Method	#W (bit)	Wiki2 PPL ↓	C4 PPL ↓	7-Task Avg. Acc ↑
FP16	16	5.68	7.34	61.73%
AWQ 2-bit	2	2.60e5	2.86e5	32.50%
GPTQ 2-bit	2	129.19	79.06	34.35%
Slim-LLM 2-bit	2	14.58	30.71	39.74%
PB-LLM 1.7-bit	1.7	82.76	76.63	33.44%
PT2-LLM 1.58-bit	1.58	11.39	24.55	45.07%

LLaMA-13B Results¶

Method	#W (bit)	Wiki2 PPL ↓	7-Task Avg.
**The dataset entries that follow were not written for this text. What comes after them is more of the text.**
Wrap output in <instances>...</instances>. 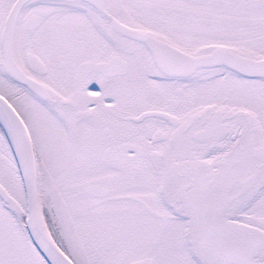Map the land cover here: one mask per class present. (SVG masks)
<instances>
[{"label":"snow or ice","instance_id":"1","mask_svg":"<svg viewBox=\"0 0 264 264\" xmlns=\"http://www.w3.org/2000/svg\"><path fill=\"white\" fill-rule=\"evenodd\" d=\"M0 264H264V0H0Z\"/></svg>","mask_w":264,"mask_h":264}]
</instances>
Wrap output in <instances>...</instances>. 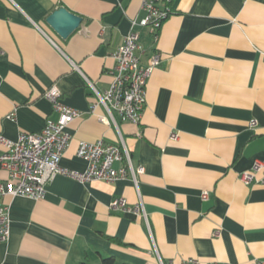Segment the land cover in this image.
<instances>
[{
	"label": "crops",
	"instance_id": "obj_1",
	"mask_svg": "<svg viewBox=\"0 0 264 264\" xmlns=\"http://www.w3.org/2000/svg\"><path fill=\"white\" fill-rule=\"evenodd\" d=\"M173 5L157 39L135 27L142 64L161 55L136 125L101 104L92 112L87 78L109 87L113 55L145 15L141 0H0V135L17 140L57 120L44 96L55 85L80 112L63 167L85 170L81 141L121 136L145 167L140 194L129 178L82 183L58 174L40 200L4 196L11 235L0 240V264H264V0ZM60 6L82 17L67 38L46 21ZM256 162L263 167L247 184L241 173ZM118 197L130 208L141 198L146 216L111 210Z\"/></svg>",
	"mask_w": 264,
	"mask_h": 264
},
{
	"label": "built area",
	"instance_id": "obj_2",
	"mask_svg": "<svg viewBox=\"0 0 264 264\" xmlns=\"http://www.w3.org/2000/svg\"><path fill=\"white\" fill-rule=\"evenodd\" d=\"M141 1L145 15L140 20L131 21L130 31L114 53L116 62L109 87L99 91L87 78V83L95 96L91 103L92 112L101 104L113 120L117 114L136 125L141 123L145 109L147 81L154 69L160 65L161 55L155 52L147 65L142 64L138 53L141 50L140 33L135 27H149L157 39L159 29L175 13L174 0ZM44 96L51 101L58 113L57 120L47 119L40 131L22 132L17 140L0 135V170L5 169L8 172L6 180L0 178L1 241H7L11 235L10 205L3 203L2 198L10 195L40 200L45 197L49 182L58 174L82 183L93 180L111 183L129 178L140 194L138 175L145 172V167L142 164H135L122 136L118 143L108 142L103 138L94 142L81 141L77 155L87 162V167L83 171L61 165L62 155L71 139L69 125L80 112L62 102L61 91L55 85L48 88ZM13 116L14 113L9 117ZM97 117L102 122H110L107 115L98 114ZM255 124L256 121L251 122L252 126ZM262 167L263 163L256 162L252 170L241 173V179L247 184L250 183L255 172ZM208 197V191H204L202 198ZM110 209L122 212L132 210L146 216L141 198L132 208L128 206L125 197L115 198L110 203ZM189 262L195 260L190 259Z\"/></svg>",
	"mask_w": 264,
	"mask_h": 264
},
{
	"label": "water",
	"instance_id": "obj_3",
	"mask_svg": "<svg viewBox=\"0 0 264 264\" xmlns=\"http://www.w3.org/2000/svg\"><path fill=\"white\" fill-rule=\"evenodd\" d=\"M46 21L61 37L67 38L80 27L82 17L60 6L46 18Z\"/></svg>",
	"mask_w": 264,
	"mask_h": 264
},
{
	"label": "trees",
	"instance_id": "obj_4",
	"mask_svg": "<svg viewBox=\"0 0 264 264\" xmlns=\"http://www.w3.org/2000/svg\"><path fill=\"white\" fill-rule=\"evenodd\" d=\"M113 240H115V241H117L118 243H122V241H120V240H118V239H116V238H112ZM112 261H113V259H111V258H106V259H104V262L106 263V264H111L112 263Z\"/></svg>",
	"mask_w": 264,
	"mask_h": 264
}]
</instances>
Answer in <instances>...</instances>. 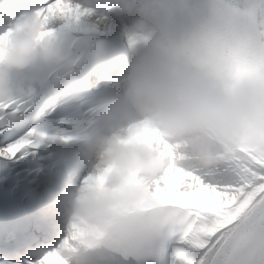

Acc ↑
FP16	16	5.09	63.81%
GPTQ 2-bit	2	20.46	41.00%
PT2-LLM 1.58-bit	1.58	8.93	49.14%

Key Findings¶

PT2-LLM surpasses all 2-bit PTQ methods at 1.58-bit with lower memory footprint.
The two-stage optimization of ITF and AGA reduces weight error and output error respectively.
SSR effectively reduces intra-block variance; clustering outlier columns together renders them no longer anomalous.
Inference acceleration is achieved end-to-end in both prefill and decode stages.

Highlights & Insights¶

First work to achieve LLM ternarization under the PTQ setting, filling an important gap.
The alternating optimization strategy of ITF is elegant — each step admits a closed-form optimal solution without gradient-based optimization.
A critical design decision in AGA: freezing \(\mathbf{T}\) and updating only the grid parameters effectively prevents overfitting.
The intuition behind SSR is incisive: "outliers are no longer outliers among themselves."

Limitations & Future Work¶

The 1.58-bit accuracy still lags significantly behind FP16 (e.g., LLaMA-7B average accuracy 45% vs. 62%).
SSR incurs additional overhead from recomputing similarities at each step.
No direct comparison with QAT-based ternarization methods (e.g., BitNet b1.58).
Evaluation is limited to the LLaMA family; models such as Qwen and Mistral are not covered.

Relationship to GPTQ: PT2-LLM performs ternarization within the GPTQ framework, inheriting its block-wise error compensation.
Distinction from BitNet b1.58: PT2-LLM is a PTQ approach that requires no training from scratch.
Takeaway: Substantial room remains for ultra-low-bit PTQ; asymmetric quantization and structure-aware reordering are effective directions.

Rating¶

Novelty: ⭐⭐⭐⭐ PTQ-based ternarization is an unexplored setting.
Experimental Thoroughness: ⭐⭐⭐⭐ Multi-model, multi-task validation with comprehensive ablations.
Writing Quality: ⭐⭐⭐⭐ Mathematical derivations are clear and visualizations are intuitive.
Value: ⭐⭐⭐⭐ Provides a new option for ultra-low-bit LLM deployment.